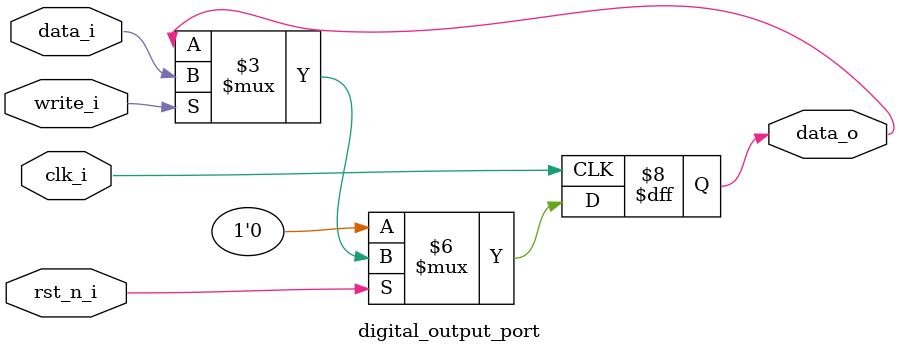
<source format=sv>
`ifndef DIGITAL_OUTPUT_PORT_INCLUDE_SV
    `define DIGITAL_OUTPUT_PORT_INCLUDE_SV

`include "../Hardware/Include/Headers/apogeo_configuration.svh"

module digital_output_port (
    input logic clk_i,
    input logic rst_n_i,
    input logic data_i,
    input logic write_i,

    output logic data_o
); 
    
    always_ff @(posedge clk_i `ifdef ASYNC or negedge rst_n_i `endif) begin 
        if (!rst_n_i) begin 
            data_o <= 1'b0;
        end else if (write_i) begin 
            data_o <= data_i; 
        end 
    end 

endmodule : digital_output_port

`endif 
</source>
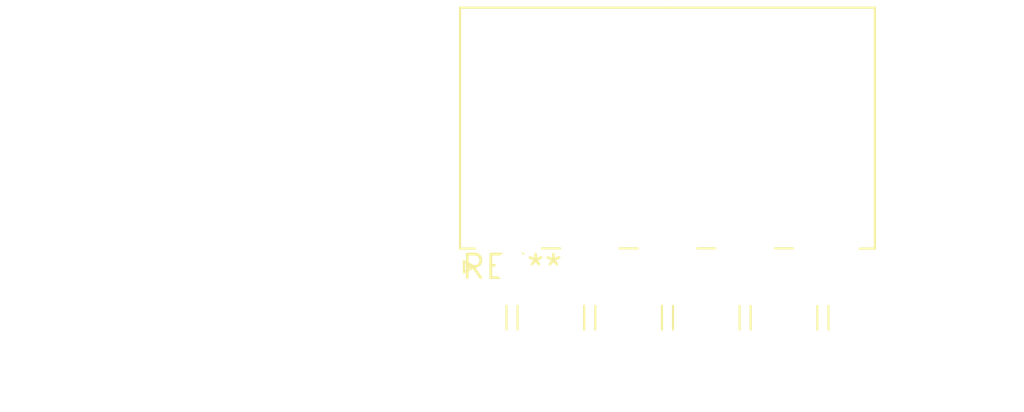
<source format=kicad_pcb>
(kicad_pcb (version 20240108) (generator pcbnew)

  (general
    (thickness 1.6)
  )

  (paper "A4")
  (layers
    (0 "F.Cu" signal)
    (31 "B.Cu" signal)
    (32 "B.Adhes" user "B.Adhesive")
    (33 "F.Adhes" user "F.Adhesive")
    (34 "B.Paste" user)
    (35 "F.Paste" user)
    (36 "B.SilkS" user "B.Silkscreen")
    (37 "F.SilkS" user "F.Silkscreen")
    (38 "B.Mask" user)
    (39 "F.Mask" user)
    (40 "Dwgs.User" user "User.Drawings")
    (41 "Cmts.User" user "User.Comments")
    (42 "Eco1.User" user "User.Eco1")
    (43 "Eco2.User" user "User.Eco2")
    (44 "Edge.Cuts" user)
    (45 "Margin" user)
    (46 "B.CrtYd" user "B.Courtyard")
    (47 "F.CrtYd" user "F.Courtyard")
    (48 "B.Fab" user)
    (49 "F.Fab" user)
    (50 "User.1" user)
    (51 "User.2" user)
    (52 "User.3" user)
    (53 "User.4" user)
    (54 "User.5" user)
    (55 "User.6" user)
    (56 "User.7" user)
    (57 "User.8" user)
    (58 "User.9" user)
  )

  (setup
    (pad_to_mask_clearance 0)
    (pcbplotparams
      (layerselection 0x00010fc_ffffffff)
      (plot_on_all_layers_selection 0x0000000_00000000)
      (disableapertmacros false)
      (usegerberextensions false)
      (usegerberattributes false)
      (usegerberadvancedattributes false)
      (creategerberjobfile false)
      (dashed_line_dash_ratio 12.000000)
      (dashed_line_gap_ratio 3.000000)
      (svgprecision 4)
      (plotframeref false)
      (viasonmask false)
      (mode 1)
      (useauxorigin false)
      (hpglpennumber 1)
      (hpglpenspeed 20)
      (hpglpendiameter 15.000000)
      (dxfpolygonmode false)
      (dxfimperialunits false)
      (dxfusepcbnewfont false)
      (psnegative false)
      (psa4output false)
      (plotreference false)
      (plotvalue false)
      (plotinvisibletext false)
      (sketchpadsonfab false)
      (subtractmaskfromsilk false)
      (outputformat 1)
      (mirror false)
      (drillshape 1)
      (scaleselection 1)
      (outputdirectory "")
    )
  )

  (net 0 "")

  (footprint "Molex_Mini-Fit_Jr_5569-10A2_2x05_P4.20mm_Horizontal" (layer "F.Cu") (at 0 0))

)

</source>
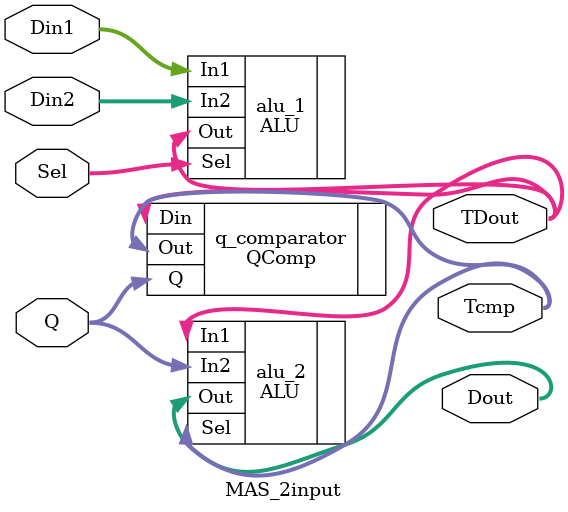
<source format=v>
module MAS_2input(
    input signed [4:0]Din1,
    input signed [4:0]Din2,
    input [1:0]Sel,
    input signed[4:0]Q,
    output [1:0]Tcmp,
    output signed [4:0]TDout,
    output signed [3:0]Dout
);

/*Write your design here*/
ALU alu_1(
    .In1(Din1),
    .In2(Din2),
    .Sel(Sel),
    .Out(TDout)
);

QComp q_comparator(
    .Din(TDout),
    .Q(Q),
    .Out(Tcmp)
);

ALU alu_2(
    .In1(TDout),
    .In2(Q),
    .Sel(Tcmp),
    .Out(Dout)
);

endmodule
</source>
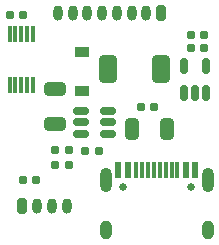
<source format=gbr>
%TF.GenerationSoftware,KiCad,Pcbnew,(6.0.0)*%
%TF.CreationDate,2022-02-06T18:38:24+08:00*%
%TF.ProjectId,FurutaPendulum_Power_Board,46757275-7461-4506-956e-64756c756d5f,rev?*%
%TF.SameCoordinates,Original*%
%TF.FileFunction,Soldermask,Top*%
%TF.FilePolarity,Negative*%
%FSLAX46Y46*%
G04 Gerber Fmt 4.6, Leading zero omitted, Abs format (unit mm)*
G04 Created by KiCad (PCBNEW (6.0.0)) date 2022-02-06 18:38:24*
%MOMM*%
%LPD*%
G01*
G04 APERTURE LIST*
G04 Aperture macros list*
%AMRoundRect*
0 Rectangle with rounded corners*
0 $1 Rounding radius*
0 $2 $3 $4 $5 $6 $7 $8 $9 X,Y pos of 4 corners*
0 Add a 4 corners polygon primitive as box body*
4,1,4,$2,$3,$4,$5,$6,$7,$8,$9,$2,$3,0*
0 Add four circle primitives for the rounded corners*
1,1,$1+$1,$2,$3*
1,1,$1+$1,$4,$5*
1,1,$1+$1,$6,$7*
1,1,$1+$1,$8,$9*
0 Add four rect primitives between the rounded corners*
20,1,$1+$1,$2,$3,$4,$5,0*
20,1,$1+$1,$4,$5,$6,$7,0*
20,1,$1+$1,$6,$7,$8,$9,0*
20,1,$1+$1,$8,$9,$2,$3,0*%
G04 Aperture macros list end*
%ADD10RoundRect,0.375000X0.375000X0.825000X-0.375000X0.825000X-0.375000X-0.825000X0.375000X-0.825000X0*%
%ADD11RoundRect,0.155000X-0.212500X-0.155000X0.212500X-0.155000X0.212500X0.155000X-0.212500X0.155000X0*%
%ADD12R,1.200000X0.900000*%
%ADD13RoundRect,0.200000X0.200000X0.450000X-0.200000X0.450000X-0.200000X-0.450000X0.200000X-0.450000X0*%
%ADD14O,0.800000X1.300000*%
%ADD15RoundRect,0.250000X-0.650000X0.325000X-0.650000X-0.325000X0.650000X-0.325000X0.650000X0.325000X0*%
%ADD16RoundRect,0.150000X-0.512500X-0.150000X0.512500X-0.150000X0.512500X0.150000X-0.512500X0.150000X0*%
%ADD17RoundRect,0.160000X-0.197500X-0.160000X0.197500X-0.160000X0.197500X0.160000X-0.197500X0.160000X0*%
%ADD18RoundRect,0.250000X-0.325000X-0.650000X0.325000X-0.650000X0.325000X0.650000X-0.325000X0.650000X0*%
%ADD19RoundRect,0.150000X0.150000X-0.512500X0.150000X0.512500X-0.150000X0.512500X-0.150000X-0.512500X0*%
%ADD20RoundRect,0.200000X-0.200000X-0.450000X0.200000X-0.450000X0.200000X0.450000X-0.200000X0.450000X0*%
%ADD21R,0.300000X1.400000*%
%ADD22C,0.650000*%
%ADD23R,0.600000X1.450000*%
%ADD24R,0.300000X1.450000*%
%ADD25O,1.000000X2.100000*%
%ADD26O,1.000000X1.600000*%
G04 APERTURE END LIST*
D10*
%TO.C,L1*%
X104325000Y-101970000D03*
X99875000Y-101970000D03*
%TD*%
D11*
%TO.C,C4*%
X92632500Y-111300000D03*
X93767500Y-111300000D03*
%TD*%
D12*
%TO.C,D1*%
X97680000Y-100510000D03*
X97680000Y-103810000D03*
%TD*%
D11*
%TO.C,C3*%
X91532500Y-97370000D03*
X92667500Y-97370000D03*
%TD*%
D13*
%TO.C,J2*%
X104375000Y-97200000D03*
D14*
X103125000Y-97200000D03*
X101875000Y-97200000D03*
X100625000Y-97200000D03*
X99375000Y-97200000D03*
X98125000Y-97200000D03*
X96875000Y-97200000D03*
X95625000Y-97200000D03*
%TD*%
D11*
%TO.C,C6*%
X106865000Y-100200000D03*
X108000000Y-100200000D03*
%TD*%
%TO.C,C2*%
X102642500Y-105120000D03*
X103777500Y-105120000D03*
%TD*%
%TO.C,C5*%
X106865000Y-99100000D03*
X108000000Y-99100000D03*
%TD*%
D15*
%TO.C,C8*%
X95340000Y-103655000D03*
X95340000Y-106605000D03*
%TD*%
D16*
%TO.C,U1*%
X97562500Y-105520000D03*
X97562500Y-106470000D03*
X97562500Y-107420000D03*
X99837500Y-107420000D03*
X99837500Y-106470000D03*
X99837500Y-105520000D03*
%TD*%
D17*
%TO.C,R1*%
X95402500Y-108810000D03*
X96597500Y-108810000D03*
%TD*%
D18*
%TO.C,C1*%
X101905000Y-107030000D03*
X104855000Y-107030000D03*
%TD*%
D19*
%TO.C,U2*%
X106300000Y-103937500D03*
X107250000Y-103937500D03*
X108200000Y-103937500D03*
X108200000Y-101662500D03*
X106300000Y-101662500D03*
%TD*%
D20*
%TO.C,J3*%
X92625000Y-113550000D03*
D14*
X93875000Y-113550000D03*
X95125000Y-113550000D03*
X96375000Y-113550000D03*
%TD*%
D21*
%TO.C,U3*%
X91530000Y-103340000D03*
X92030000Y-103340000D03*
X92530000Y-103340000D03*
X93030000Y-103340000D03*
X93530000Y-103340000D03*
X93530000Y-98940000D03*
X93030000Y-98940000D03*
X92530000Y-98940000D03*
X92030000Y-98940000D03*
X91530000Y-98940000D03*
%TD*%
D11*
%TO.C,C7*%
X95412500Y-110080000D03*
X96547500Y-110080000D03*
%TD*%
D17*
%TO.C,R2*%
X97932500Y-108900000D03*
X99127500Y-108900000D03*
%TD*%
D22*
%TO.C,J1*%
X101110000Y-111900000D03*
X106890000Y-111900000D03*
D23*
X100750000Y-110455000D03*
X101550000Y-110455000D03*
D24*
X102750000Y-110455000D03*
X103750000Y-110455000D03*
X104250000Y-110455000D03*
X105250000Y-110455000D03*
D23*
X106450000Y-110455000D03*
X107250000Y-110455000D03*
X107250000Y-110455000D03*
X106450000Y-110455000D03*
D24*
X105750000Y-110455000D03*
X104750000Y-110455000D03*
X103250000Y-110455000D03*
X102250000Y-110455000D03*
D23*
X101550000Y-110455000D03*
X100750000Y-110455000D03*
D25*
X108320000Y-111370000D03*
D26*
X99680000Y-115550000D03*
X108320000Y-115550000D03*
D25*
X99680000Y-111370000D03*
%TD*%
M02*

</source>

**WRITTEN TASK:**
An exact copy of the lines above, from the one containing "G04 APERTURE LIST*" through the one containing "G04 Aperture macros list end*", is the whole of the answer.

**ANSWER TO THE PROBLEM:**
G04 APERTURE LIST*
G04 Aperture macros list*
%AMRoundRect*
0 Rectangle with rounded corners*
0 $1 Rounding radius*
0 $2 $3 $4 $5 $6 $7 $8 $9 X,Y pos of 4 corners*
0 Add a 4 corners polygon primitive as box body*
4,1,4,$2,$3,$4,$5,$6,$7,$8,$9,$2,$3,0*
0 Add four circle primitives for the rounded corners*
1,1,$1+$1,$2,$3*
1,1,$1+$1,$4,$5*
1,1,$1+$1,$6,$7*
1,1,$1+$1,$8,$9*
0 Add four rect primitives between the rounded corners*
20,1,$1+$1,$2,$3,$4,$5,0*
20,1,$1+$1,$4,$5,$6,$7,0*
20,1,$1+$1,$6,$7,$8,$9,0*
20,1,$1+$1,$8,$9,$2,$3,0*%
G04 Aperture macros list end*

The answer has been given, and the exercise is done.